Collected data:
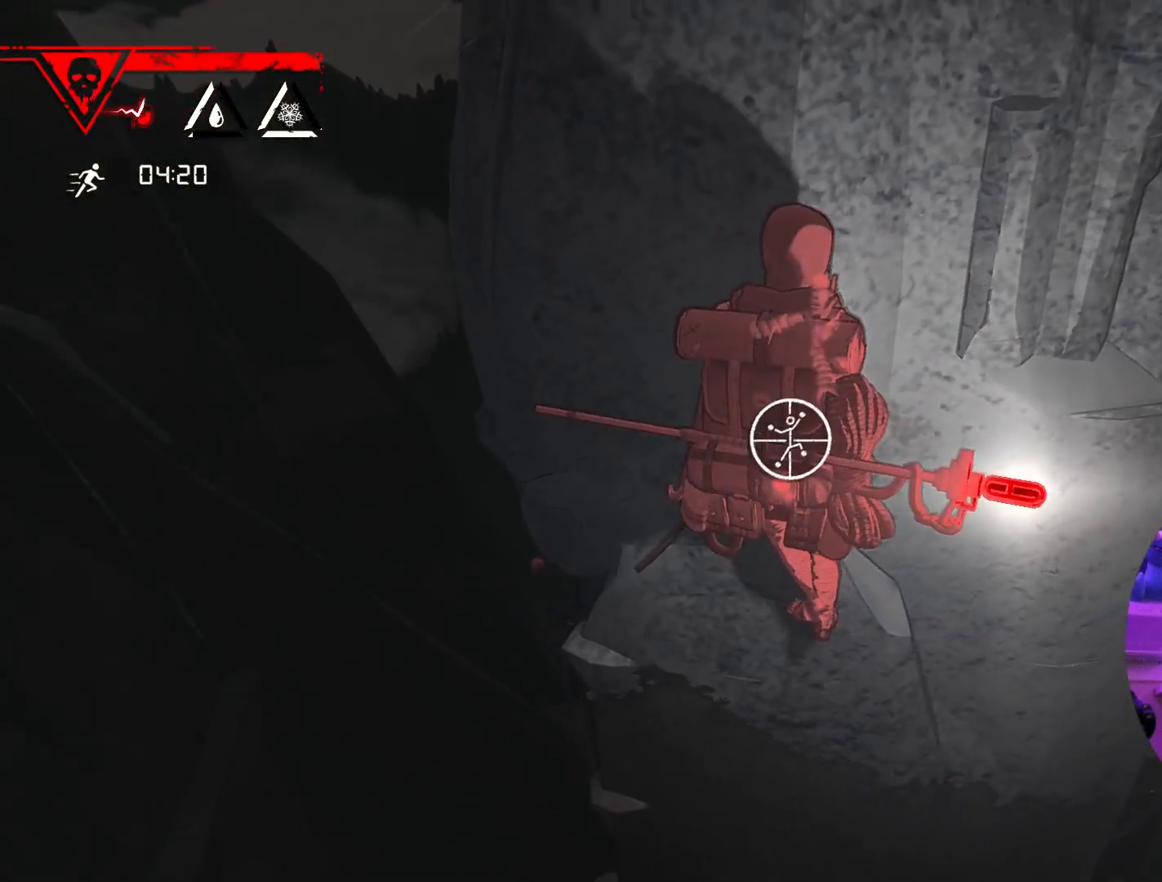
{"buttons": ["R1"], "left_stick": "center", "right_stick": "left", "events": [[350, "right_stick", "left"]]}
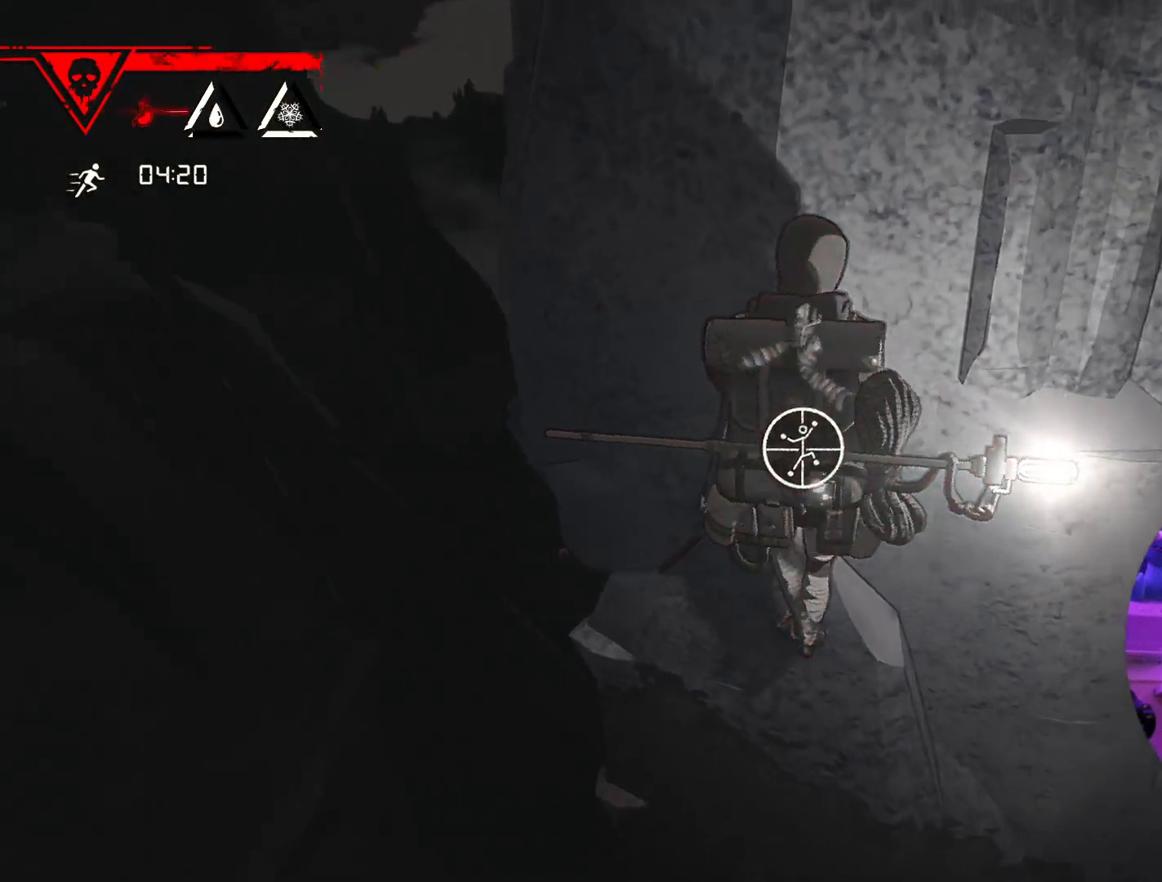
{"buttons": ["R1"], "left_stick": "down-right", "right_stick": "center", "events": [[183, "right_stick", "center"], [467, "left_stick", "down-right"]]}
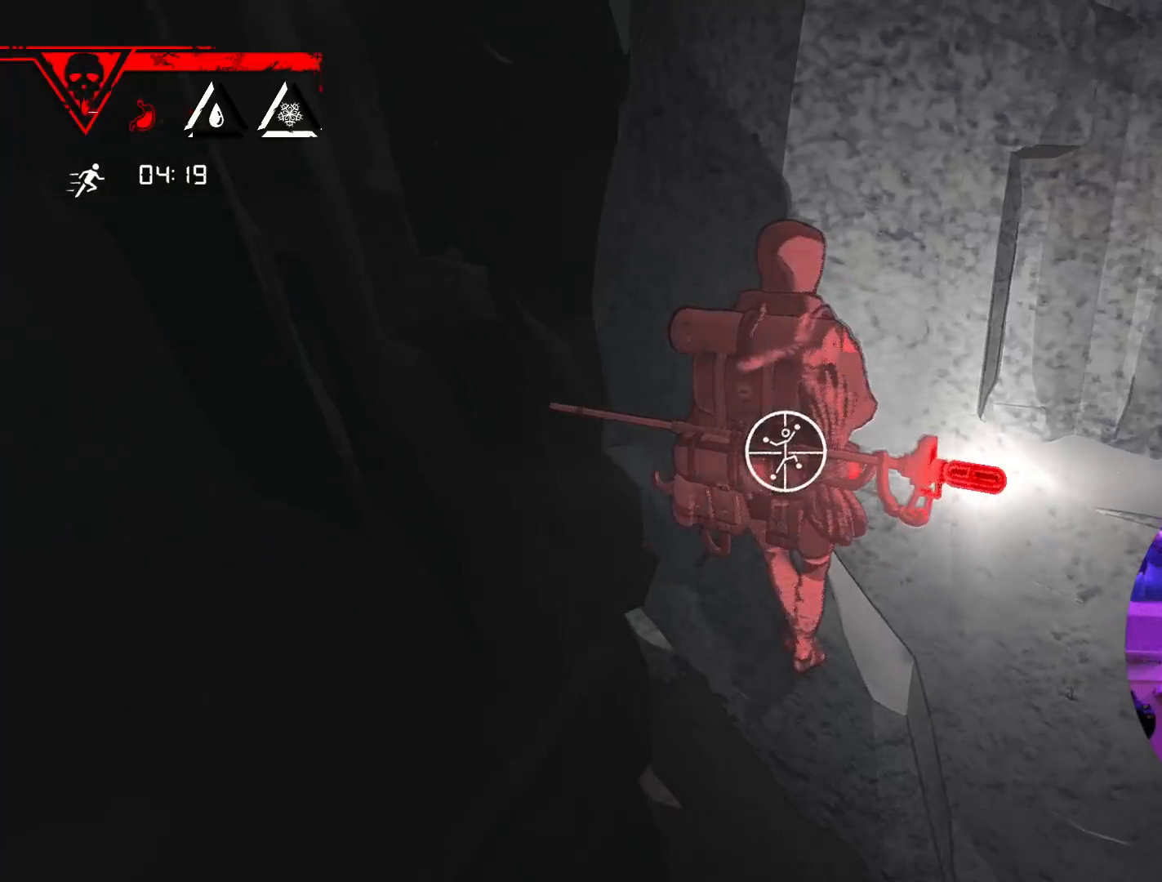
{"buttons": [], "left_stick": "up-right", "right_stick": "center", "events": [[200, "R1", "up"], [233, "left_stick", "right"], [450, "left_stick", "up-right"]]}
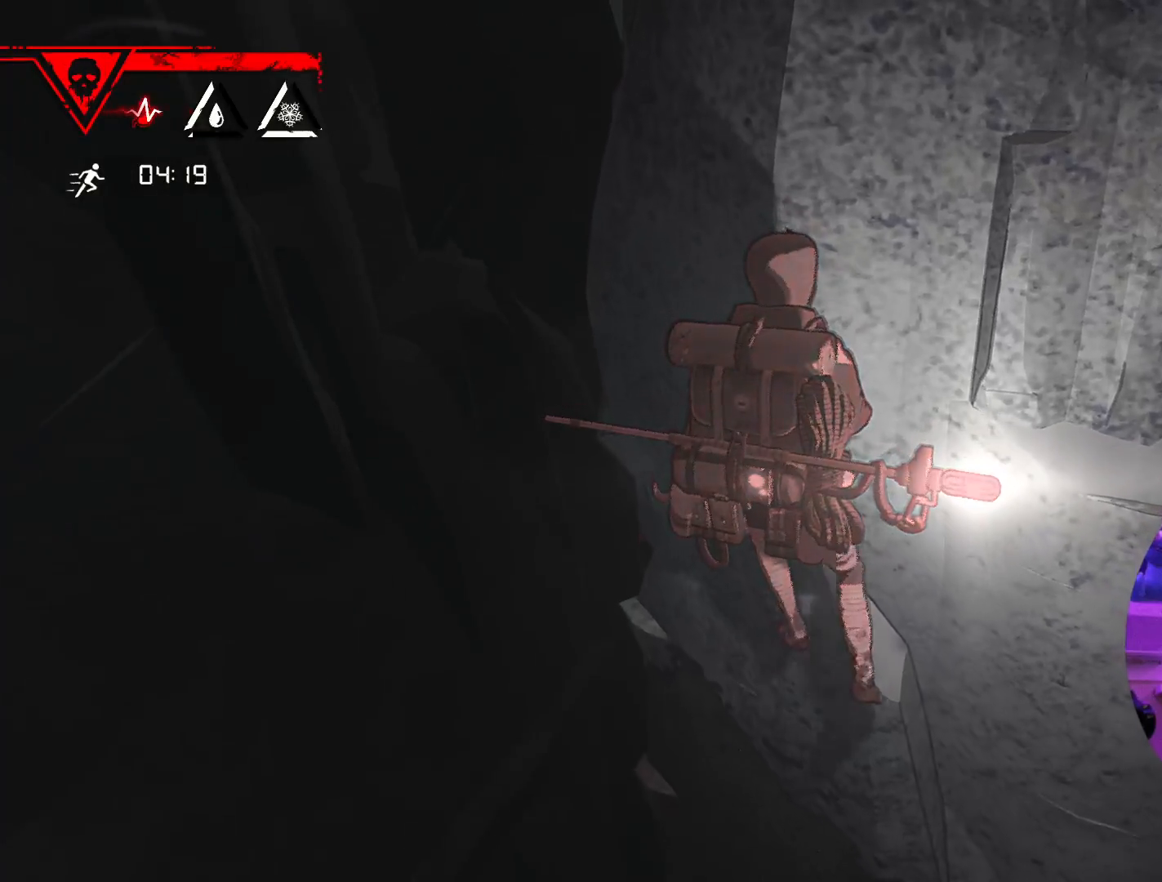
{"buttons": [], "left_stick": "up", "right_stick": "center", "events": [[317, "left_stick", "up"]]}
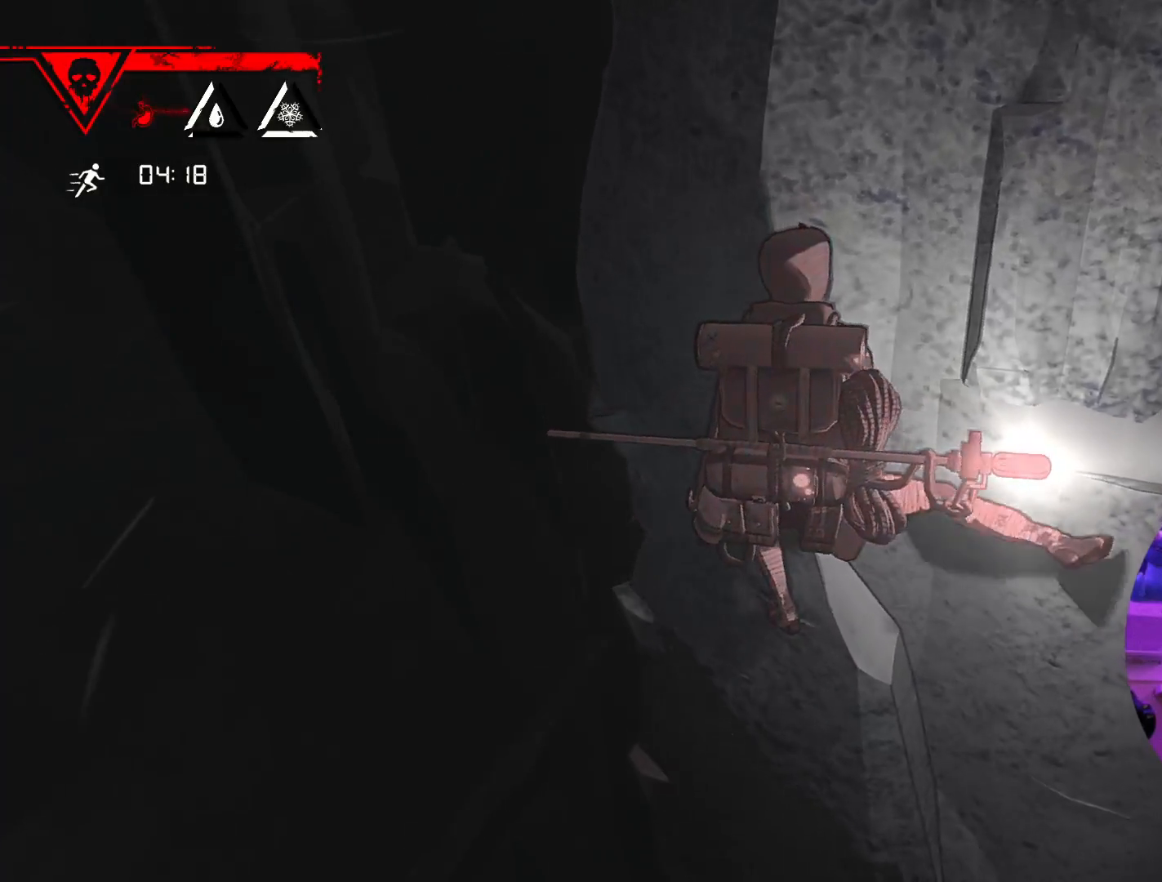
{"buttons": [], "left_stick": "down-right", "right_stick": "center", "events": [[217, "left_stick", "center"], [383, "left_stick", "down-right"]]}
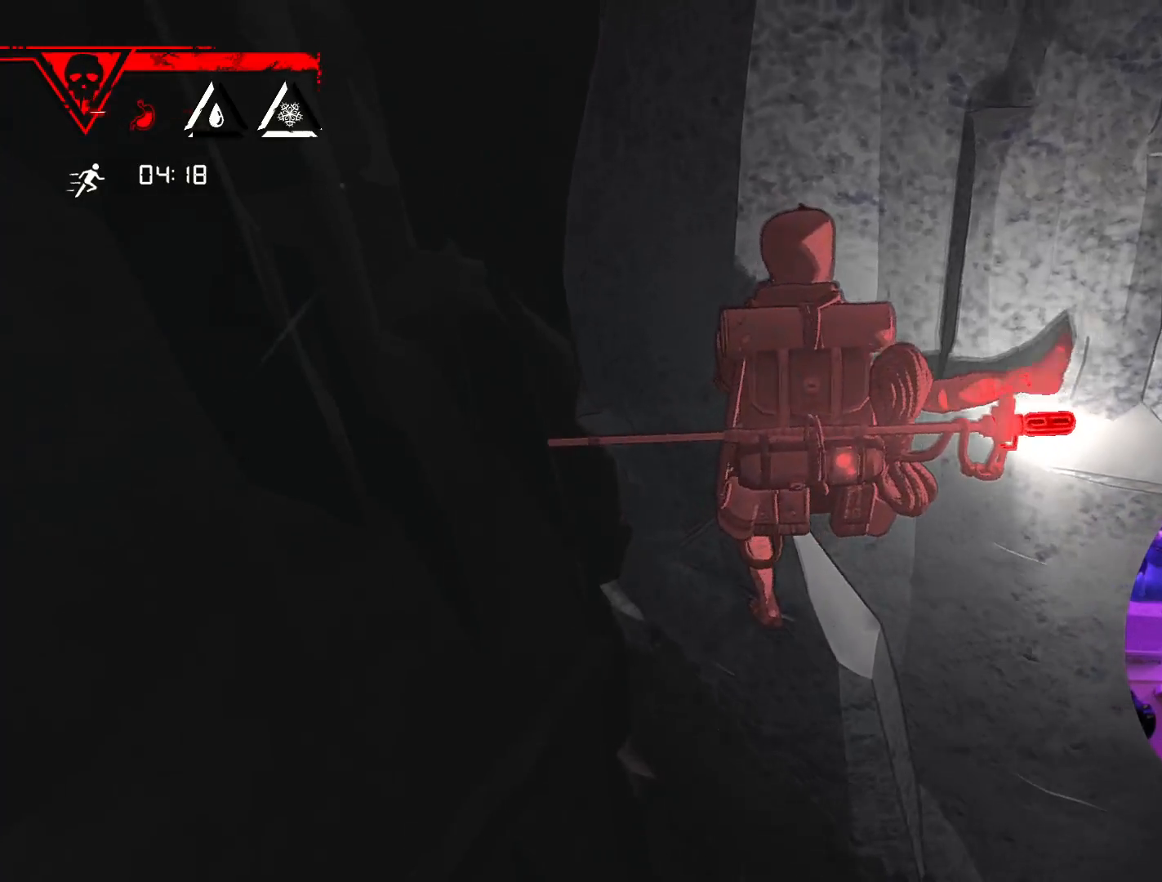
{"buttons": [], "left_stick": "center", "right_stick": "center", "events": [[17, "left_stick", "center"], [183, "left_stick", "down"], [317, "left_stick", "center"]]}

Exercise prompt. Omit all pictures and repeat the rest of the records verbatim.

Written solution.
{"buttons": ["R1"], "left_stick": "center", "right_stick": "left", "events": [[350, "right_stick", "left"]]}
{"buttons": ["R1"], "left_stick": "down-right", "right_stick": "center", "events": [[183, "right_stick", "center"], [467, "left_stick", "down-right"]]}
{"buttons": [], "left_stick": "up-right", "right_stick": "center", "events": [[200, "R1", "up"], [233, "left_stick", "right"], [450, "left_stick", "up-right"]]}
{"buttons": [], "left_stick": "up", "right_stick": "center", "events": [[317, "left_stick", "up"]]}
{"buttons": [], "left_stick": "down-right", "right_stick": "center", "events": [[217, "left_stick", "center"], [383, "left_stick", "down-right"]]}
{"buttons": [], "left_stick": "center", "right_stick": "center", "events": [[17, "left_stick", "center"], [183, "left_stick", "down"], [317, "left_stick", "center"]]}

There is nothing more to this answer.